Despite near gender parity at entry-level positions, Kenyan women are significantly underrepresented in senior leadership roles, according to the McKinsey & Company report.

The findings—part of McKinsey’s landmark Women in the Workplace research series— show that in Kenya’s private sector, women occupy 40 per cent of entry-level roles but only 28 per cent of C-suite positions.

The public sector performs similarly: while women hold 46 per cent of both entry and management roles, their representation drops to just 27 per cent at the top.

The decline marks a troubling trend—described in the report as a “double dip”—where women’s representation falters sharply at successive leadership levels.

“Kenya demonstrates strong gender representation at entry level, but that early progress is not translating into equitable leadership outcomes. This is not simply a matter of pipeline strength—it is a structural challenge tied to advancement and retention,” said Partner at McKinsey & Company and co-author of the report Mayowa Kuyoro.

However, analysis shows that healthcare and legal sectors in Kenya surpass the national average for women’s representation at all levels.

In the legal sector, women start with strong representation, holding 59 out of every 100 entry level roles. This is driven by the higher number of women in legal education compared to the male counterparts.

They often outnumber their male counterparts as they advance, with their representation ranging from 48 to 65 out of every 100 roles at manager to C-suite levels.

In healthcare, women start with a robust presence, holding 55 out of every 100 entry-level roles. This strong representation is maintained up to the senior vice president level.

“Although representation at the C-suite level drops to 39 out of every 100 roles, this figure remains well above the national average. Interviewed senior leaders suggested various reasons for the drop in women’s representation at the most senior levels. One key factor cited was the international nature of many top roles, often requiring relocation, which many women are unable or unwilling to do,” the findings read.

According to the report, senior-level women in Kenya are 1.4 times more likely than their male peers to leave roles at the vice president, senior manager, or director level.

“As women in the private sector advance into management, they encounter a broken rung, with representation declining to just 34 percent. The women interviewed identified several factors that they believe affect their own advancement and that of other women.”

“These factors include sociocultural challenges and the dynamics of personal life and caregiving, such as starting a family while navigating career advancement. These factors may contribute to the decline in representation at higher levels,” says the report.

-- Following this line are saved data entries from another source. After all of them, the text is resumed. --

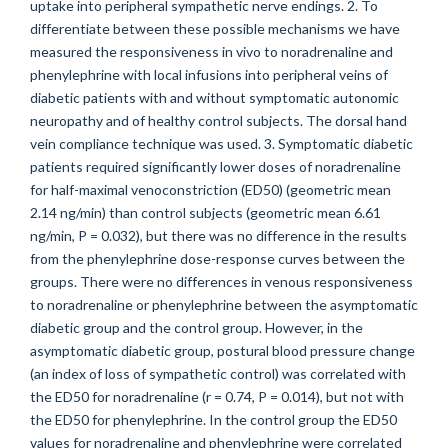
uptake into peripheral sympathetic nerve endings. 2. To
differentiate between these possible mechanisms we have
measured the responsiveness in vivo to noradrenaline and
phenylephrine with local infusions into peripheral veins of
diabetic patients with and without symptomatic autonomic
neuropathy and of healthy control subjects. The dorsal hand
vein compliance technique was used. 3. Symptomatic diabetic
patients required significantly lower doses of noradrenaline
for half-maximal venoconstriction (ED50) (geometric mean
2.14 ng/min) than control subjects (geometric mean 6.61
ng/min, P = 0.032), but there was no difference in the results
from the phenylephrine dose-response curves between the
groups. There were no differences in venous responsiveness
to noradrenaline or phenylephrine between the asymptomatic
diabetic group and the control group. However, in the
asymptomatic diabetic group, postural blood pressure change
(an index of loss of sympathetic control) was correlated with
the ED50 for noradrenaline (r = 0.74, P = 0.014), but not with
the ED50 for phenylephrine. In the control group the ED50
values for noradrenaline and phenylephrine were correlated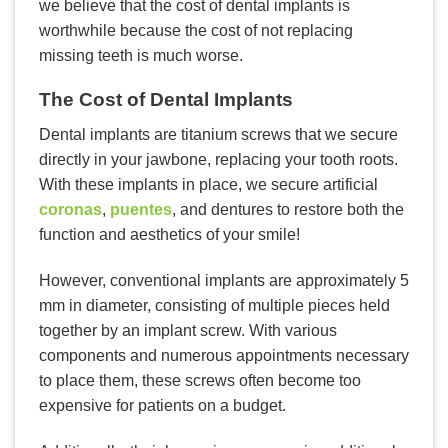
we believe that the cost of dental implants is
worthwhile because the cost of not replacing
missing teeth is much worse.
The Cost of Dental Implants
Dental implants are titanium screws that we secure
directly in your jawbone, replacing your tooth roots.
With these implants in place, we secure artificial
coronas
,
puentes
, and dentures to restore both the
function and aesthetics of your smile!
However, conventional implants are approximately 5
mm in diameter, consisting of multiple pieces held
together by an implant screw. With various
components and numerous appointments necessary
to place them, these screws often become too
expensive for patients on a budget.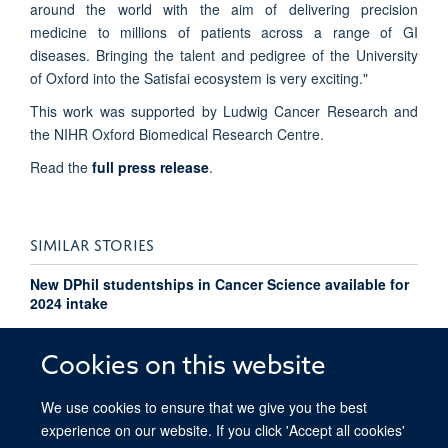
around the world with the aim of delivering precision
medicine to millions of patients across a range of GI
diseases. Bringing the talent and pedigree of the University
of Oxford into the Satisfai ecosystem is very exciting."
This work was supported by Ludwig Cancer Research and
the NIHR Oxford Biomedical Research Centre.
Read the
full press release
.
SIMILAR STORIES
New DPhil studentships in Cancer Science available for
2024 intake
Automated assessment of pathology image quality
Cookies on this website
We use cookies to ensure that we give you the best
experience on our website. If you click 'Accept all cookies'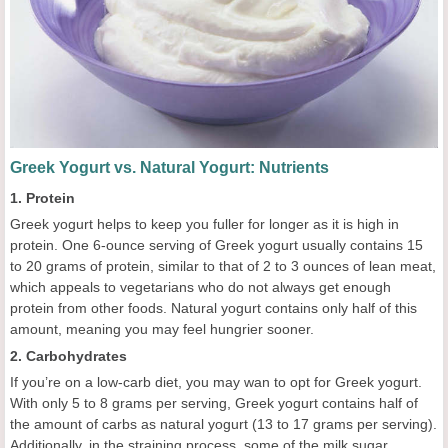
Greek Yogurt vs. Natural Yogurt: Nutrients
1. Protein
Greek yogurt helps to keep you fuller for longer as it is high in
protein. One 6-ounce serving of Greek yogurt usually contains 15
to 20 grams of protein, similar to that of 2 to 3 ounces of lean meat,
which appeals to vegetarians who do not always get enough
protein from other foods. Natural yogurt contains only half of this
amount, meaning you may feel hungrier sooner.
2. Carbohydrates
If you’re on a low-carb diet, you may wan to opt for Greek yogurt.
With only 5 to 8 grams per serving, Greek yogurt contains half of
the amount of carbs as natural yogurt (13 to 17 grams per serving).
Additionally, in the straining process, some of the milk sugar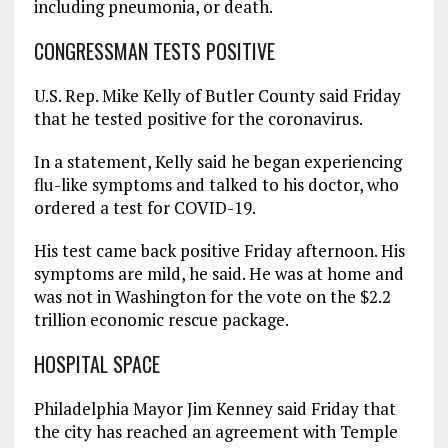
including pneumonia, or death.
CONGRESSMAN TESTS POSITIVE
U.S. Rep. Mike Kelly of Butler County said Friday
that he tested positive for the coronavirus.
In a statement, Kelly said he began experiencing
flu-like symptoms and talked to his doctor, who
ordered a test for COVID-19.
His test came back positive Friday afternoon. His
symptoms are mild, he said. He was at home and
was not in Washington for the vote on the $2.2
trillion economic rescue package.
HOSPITAL SPACE
Philadelphia Mayor Jim Kenney said Friday that
the city has reached an agreement with Temple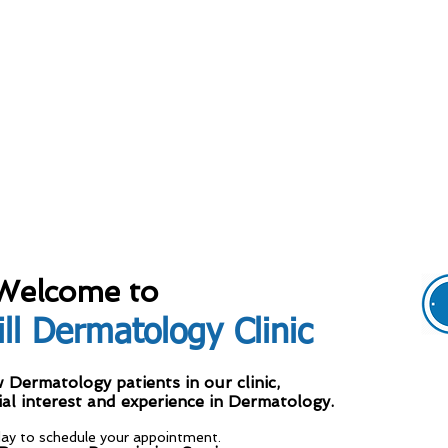
Welcome to
ll Dermatology Clinic
M
ermatology patients in our clinic,
ial interest and experience in Dermatology.
T
day to schedule your appointment.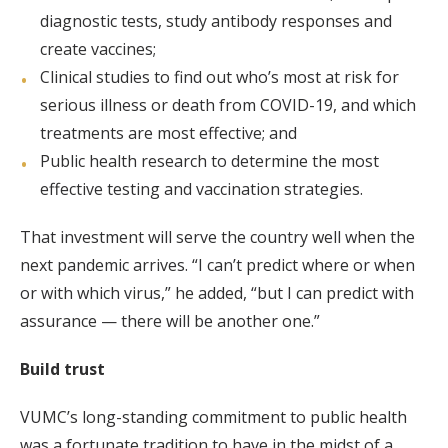
diagnostic tests, study antibody responses and
create vaccines;
Clinical studies to find out who’s most at risk for
serious illness or death from COVID-19, and which
treatments are most effective; and
Public health research to determine the most
effective testing and vaccination strategies.
That investment will serve the country well when the
next pandemic arrives. “I can’t predict where or when
or with which virus,” he added, “but I can predict with
assurance — there will be another one.”
Build trust
VUMC’s long-standing commitment to public health
was a fortunate tradition to have in the midst of a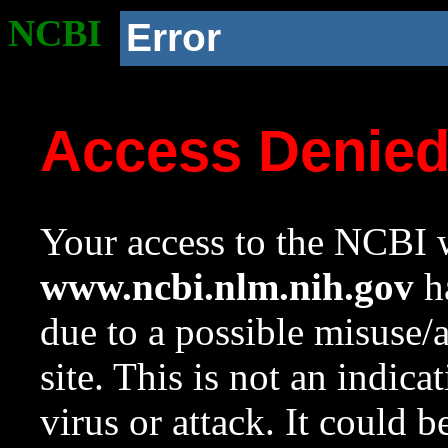
NCBI
Error
Access Denie
Your access to the NCBI w
www.ncbi.nlm.nih.gov
ha
due to a possible misuse/
site. This is not an indica
virus or attack. It could 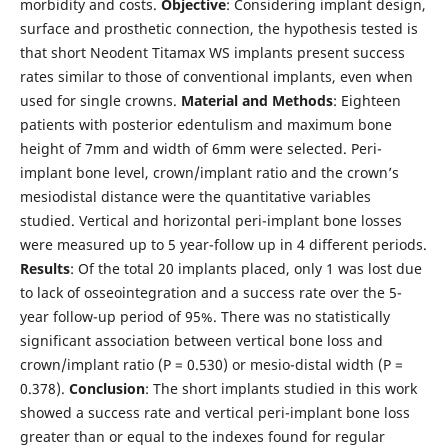
morbidity and costs.
Objective
: Considering implant design,
surface and prosthetic connection, the hypothesis tested is
that short Neodent Titamax WS implants present success
rates similar to those of conventional implants, even when
used for single crowns.
Material and Methods
: Eighteen
patients with posterior edentulism and maximum bone
height of 7mm and width of 6mm were selected. Peri-
implant bone level, crown/implant ratio and the crown’s
mesiodistal distance were the quantitative variables
studied. Vertical and horizontal peri-implant bone losses
were measured up to 5 year-follow up in 4 different periods.
Results
: Of the total 20 implants placed, only 1 was lost due
to lack of osseointegration and a success rate over the 5-
year follow-up period of 95%. There was no statistically
significant association between vertical bone loss and
crown/implant ratio (P = 0.530) or mesio-distal width (P =
0.378).
Conclusion
: The short implants studied in this work
showed a success rate and vertical peri-implant bone loss
greater than or equal to the indexes found for regular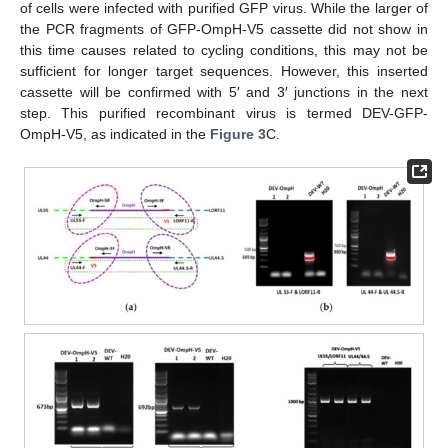
of cells were infected with purified GFP virus. While the larger of
the PCR fragments of GFP-OmpH-V5 cassette did not show in
this time causes related to cycling conditions, this may not be
sufficient for longer target sequences. However, this inserted
cassette will be confirmed with 5′ and 3′ junctions in the next
step. This purified recombinant virus is termed DEV-GFP-
OmpH-V5, as indicated in the
Figure 3
C.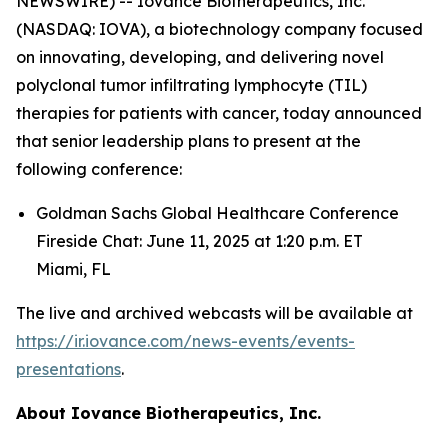
NEWSWIRE) -- Iovance Biotherapeutics, Inc.
(NASDAQ: IOVA), a biotechnology company focused
on innovating, developing, and delivering novel
polyclonal tumor infiltrating lymphocyte (TIL)
therapies for patients with cancer, today announced
that senior leadership plans to present at the
following conference:
Goldman Sachs Global Healthcare Conference
Fireside Chat: June 11, 2025 at 1:20 p.m. ET
Miami, FL
The live and archived webcasts will be available at
https://ir.iovance.com/news-events/events-
presentations
.
About
Iovance Biotherapeutics, Inc.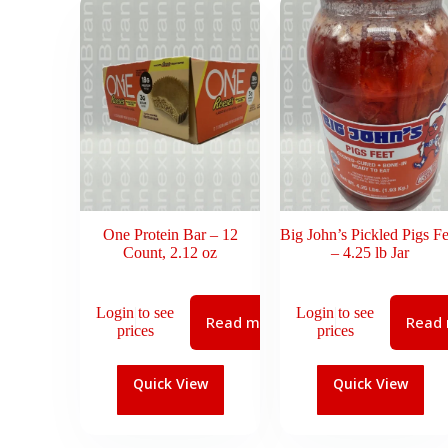
One Protein Bar – 12
Big John’s Pickled Pigs Fe
Count, 2.12 oz
– 4.25 lb Jar
Login to see
Login to see
Read more
Read
prices
prices
Quick View
Quick View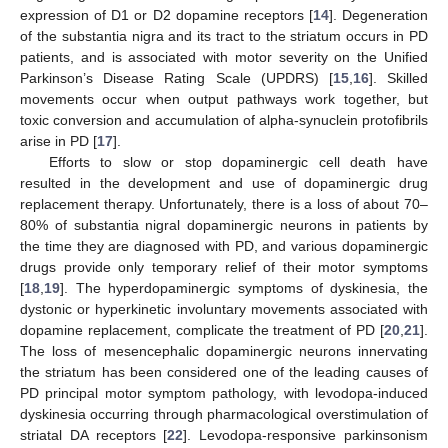
expression of D1 or D2 dopamine receptors [
14
]. Degeneration
of the substantia nigra and its tract to the striatum occurs in PD
patients, and is associated with motor severity on the Unified
Parkinson’s Disease Rating Scale (UPDRS) [
15
,
16
]. Skilled
movements occur when output pathways work together, but
toxic conversion and accumulation of alpha-synuclein protofibrils
arise in PD [
17
].
Efforts to slow or stop dopaminergic cell death have
resulted in the development and use of dopaminergic drug
replacement therapy. Unfortunately, there is a loss of about 70–
80% of substantia nigral dopaminergic neurons in patients by
the time they are diagnosed with PD, and various dopaminergic
drugs provide only temporary relief of their motor symptoms
[
18
,
19
]. The hyperdopaminergic symptoms of dyskinesia, the
dystonic or hyperkinetic involuntary movements associated with
dopamine replacement, complicate the treatment of PD [
20
,
21
].
The loss of mesencephalic dopaminergic neurons innervating
the striatum has been considered one of the leading causes of
PD principal motor symptom pathology, with levodopa-induced
dyskinesia occurring through pharmacological overstimulation of
striatal DA receptors [
22
]. Levodopa-responsive parkinsonism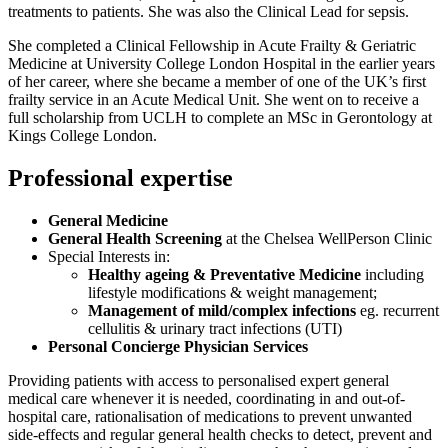
treatments to patients. She was also the Clinical Lead for sepsis.
She completed a Clinical Fellowship in Acute Frailty & Geriatric
Medicine at University College London Hospital in the earlier years
of her career, where she became a member of one of the UK’s first
frailty service in an Acute Medical Unit. She went on to receive a
full scholarship from UCLH to complete an MSc in Gerontology at
Kings College London.
Professional expertise
General Medicine
General Health Screening
at the Chelsea WellPerson Clinic
Special Interests in:
Healthy ageing & Preventative Medicine
including
lifestyle modifications & weight management;
Management of mild/complex infections
eg. recurrent
cellulitis & urinary tract infections (UTI)
Personal Concierge Physician Services
Providing patients with access to personalised expert general
medical care whenever it is needed, coordinating in and out-of-
hospital care, rationalisation of medications to prevent unwanted
side-effects and regular general health checks to detect, prevent and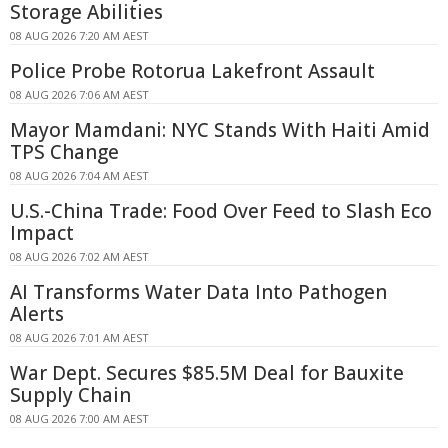
Storage Abilities
08 AUG 2026 7:20 AM AEST
Police Probe Rotorua Lakefront Assault
08 AUG 2026 7:06 AM AEST
Mayor Mamdani: NYC Stands With Haiti Amid
TPS Change
08 AUG 2026 7:04 AM AEST
U.S.-China Trade: Food Over Feed to Slash Eco
Impact
08 AUG 2026 7:02 AM AEST
AI Transforms Water Data Into Pathogen
Alerts
08 AUG 2026 7:01 AM AEST
War Dept. Secures $85.5M Deal for Bauxite
Supply Chain
08 AUG 2026 7:00 AM AEST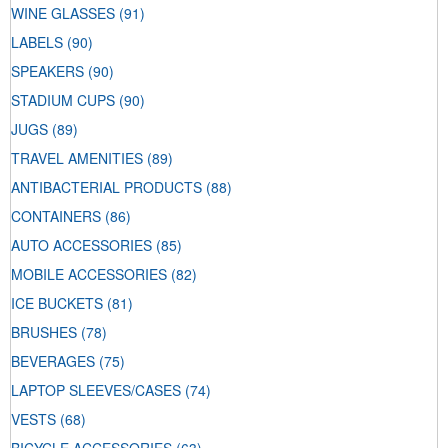
WINE GLASSES
(91)
LABELS
(90)
SPEAKERS
(90)
STADIUM CUPS
(90)
JUGS
(89)
TRAVEL AMENITIES
(89)
ANTIBACTERIAL PRODUCTS
(88)
CONTAINERS
(86)
AUTO ACCESSORIES
(85)
MOBILE ACCESSORIES
(82)
ICE BUCKETS
(81)
BRUSHES
(78)
BEVERAGES
(75)
LAPTOP SLEEVES/CASES
(74)
VESTS
(68)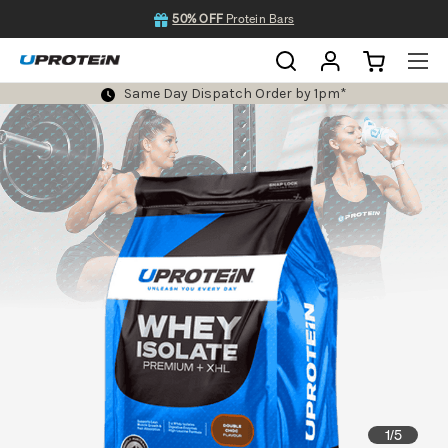
50% OFF
Protein Bars
Same Day Dispatch Order by 1pm*
1
5
/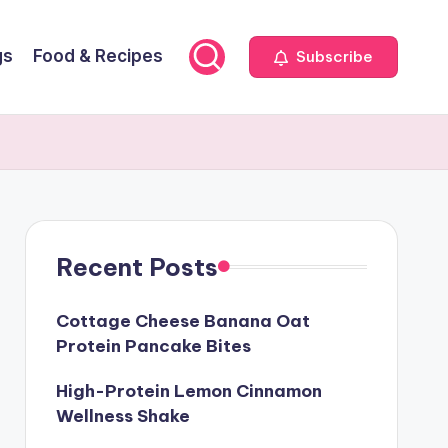
gs
Food & Recipes
Subscribe
Recent Posts
Cottage Cheese Banana Oat
Protein Pancake Bites
High-Protein Lemon Cinnamon
Wellness Shake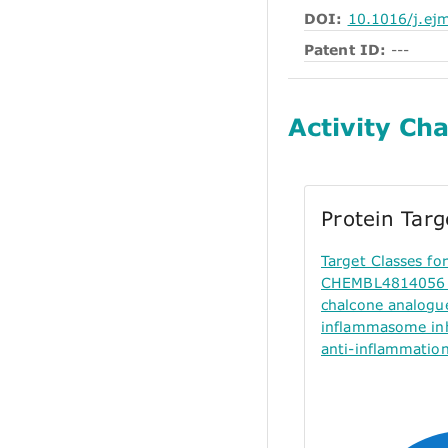
DOI:
10.1016/j.ej
Patent ID:
---
Activity Cha
Protein Tar
Target Classes f
CHEMBL4814056 (
chalcone analogu
inflammasome inh
anti-inflammation 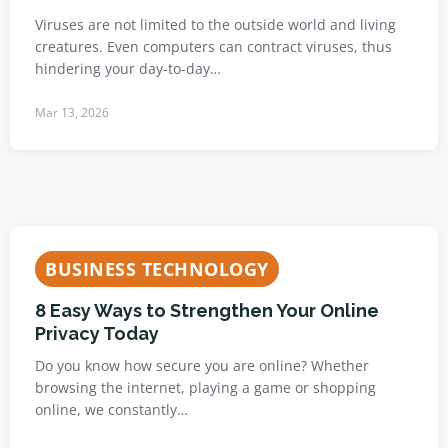
Viruses are not limited to the outside world and living
creatures. Even computers can contract viruses, thus
hindering your day-to-day…
Mar 13, 2026
BUSINESS TECHNOLOGY
8 Easy Ways to Strengthen Your Online
Privacy Today
Do you know how secure you are online? Whether
browsing the internet, playing a game or shopping
online, we constantly…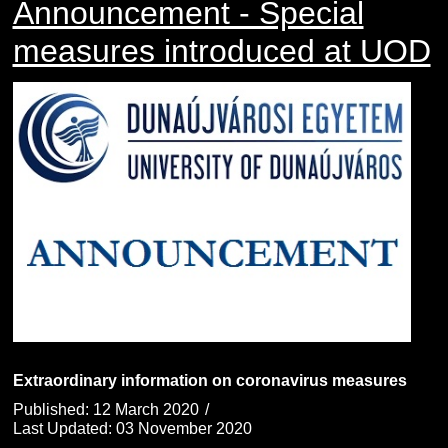
Announcement - Special
measures introduced at UOD
Extraordinary information on coronavirus measures
Published: 12 March 2020
Last Updated: 03 November 2020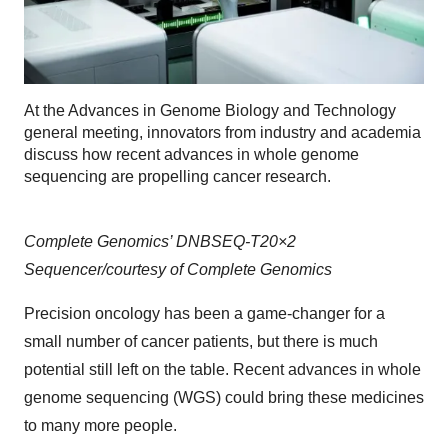
At the Advances in Genome Biology and Technology
general meeting, innovators from industry and academia
discuss how recent advances in whole genome
sequencing are propelling cancer research.
Complete Genomics’ DNBSEQ-T20×2
Sequencer/courtesy of Complete Genomics
Precision oncology has been a game-changer for a
small number of cancer patients, but there is much
potential still left on the table. Recent advances in whole
genome sequencing (WGS) could bring these medicines
to many more people.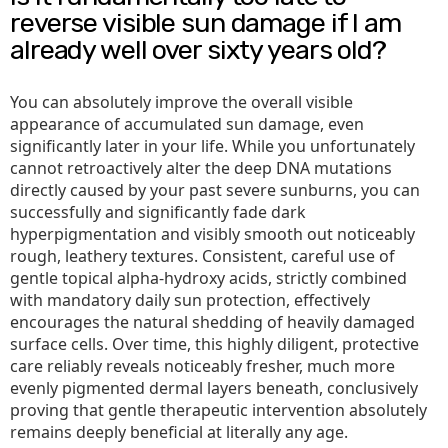
reverse visible sun damage if I am
already well over sixty years old?
You can absolutely improve the overall visible
appearance of accumulated sun damage, even
significantly later in your life. While you unfortunately
cannot retroactively alter the deep DNA mutations
directly caused by your past severe sunburns, you can
successfully and significantly fade dark
hyperpigmentation and visibly smooth out noticeably
rough, leathery textures. Consistent, careful use of
gentle topical alpha-hydroxy acids, strictly combined
with mandatory daily sun protection, effectively
encourages the natural shedding of heavily damaged
surface cells. Over time, this highly diligent, protective
care reliably reveals noticeably fresher, much more
evenly pigmented dermal layers beneath, conclusively
proving that gentle therapeutic intervention absolutely
remains deeply beneficial at literally any age.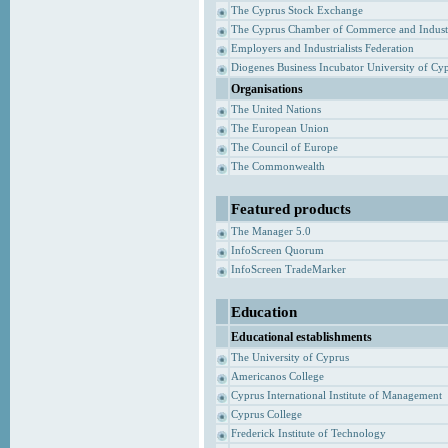
The Cyprus Stock Exchange
The Cyprus Chamber of Commerce and Indust
Employers and Industrialists Federation
Diogenes Business Incubator University of Cy
Organisations
The United Nations
The European Union
The Council of Europe
The Commonwealth
Featured products
The Manager 5.0
InfoScreen Quorum
InfoScreen TradeMarker
Education
Educational establishments
The University of Cyprus
Americanos College
Cyprus International Institute of Management
Cyprus College
Frederick Institute of Technology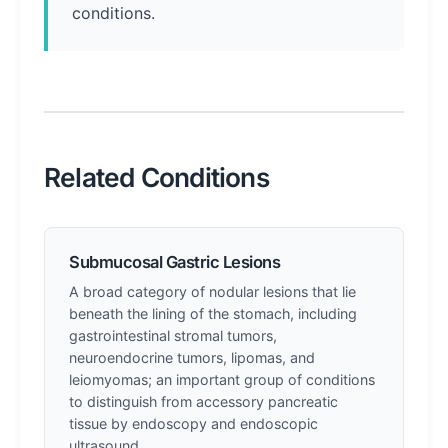
conditions.
Related Conditions
Submucosal Gastric Lesions
A broad category of nodular lesions that lie
beneath the lining of the stomach, including
gastrointestinal stromal tumors,
neuroendocrine tumors, lipomas, and
leiomyomas; an important group of conditions
to distinguish from accessory pancreatic
tissue by endoscopy and endoscopic
ultrasound.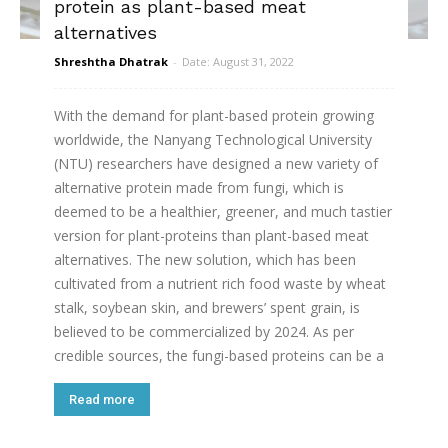
protein as plant-based meat
alternatives
Shreshtha Dhatrak
-
Date: August 31, 2022
With the demand for plant-based protein growing
worldwide, the Nanyang Technological University
(NTU) researchers have designed a new variety of
alternative protein made from fungi, which is
deemed to be a healthier, greener, and much tastier
version for plant-proteins than plant-based meat
alternatives. The new solution, which has been
cultivated from a nutrient rich food waste by wheat
stalk, soybean skin, and brewers’ spent grain, is
believed to be commercialized by 2024. As per
credible sources, the fungi-based proteins can be a
Read more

This attrition, coupled with limited advancement opportunities, reveals systemic barriers that continue to constrain women’s career progression despite strong early momentum.

While 77 per cent of Kenyan organizations surveyed claim gender diversity is a CEO-level priority, only 66 per cent track metrics such as hiring and promotion by gender—and just 15 per cent of boards hold leadership accountable for gender equity.

“Solving this requires more than good intentions—it calls for institutional commitment, rigorous tracking, and targeted interventions to build pathways to the top,” said Senior Partner at McKinsey Kartik Jayaram.

The survey found out that Kenyan companies are falling short in transforming gender diversity commitments into meaningful change.

Unveiled at the Africa CEO Forum 2025, the survey finds that while many organizations across Kenya, Nigeria, and India have introduced gender-inclusive policies, only a few are seeing real results.

“However, the presence of policies alone is not enough. The report notes that even lower-performing companies often have similar policies, underscoring the importance of effective implementation over simple adoption,” reads the report.

The difference, McKinsey says, lies in how these policies are executed—not just whether they exist.

“Across the three countries, companies with stronger outcomes for women were more likely to have both foundational and advanced, or “differentiator,” policies in place. Baseline policies—such as employee safety, security, and bias mitigation—are widely adopted and correlated with better gender representation,” the report reads.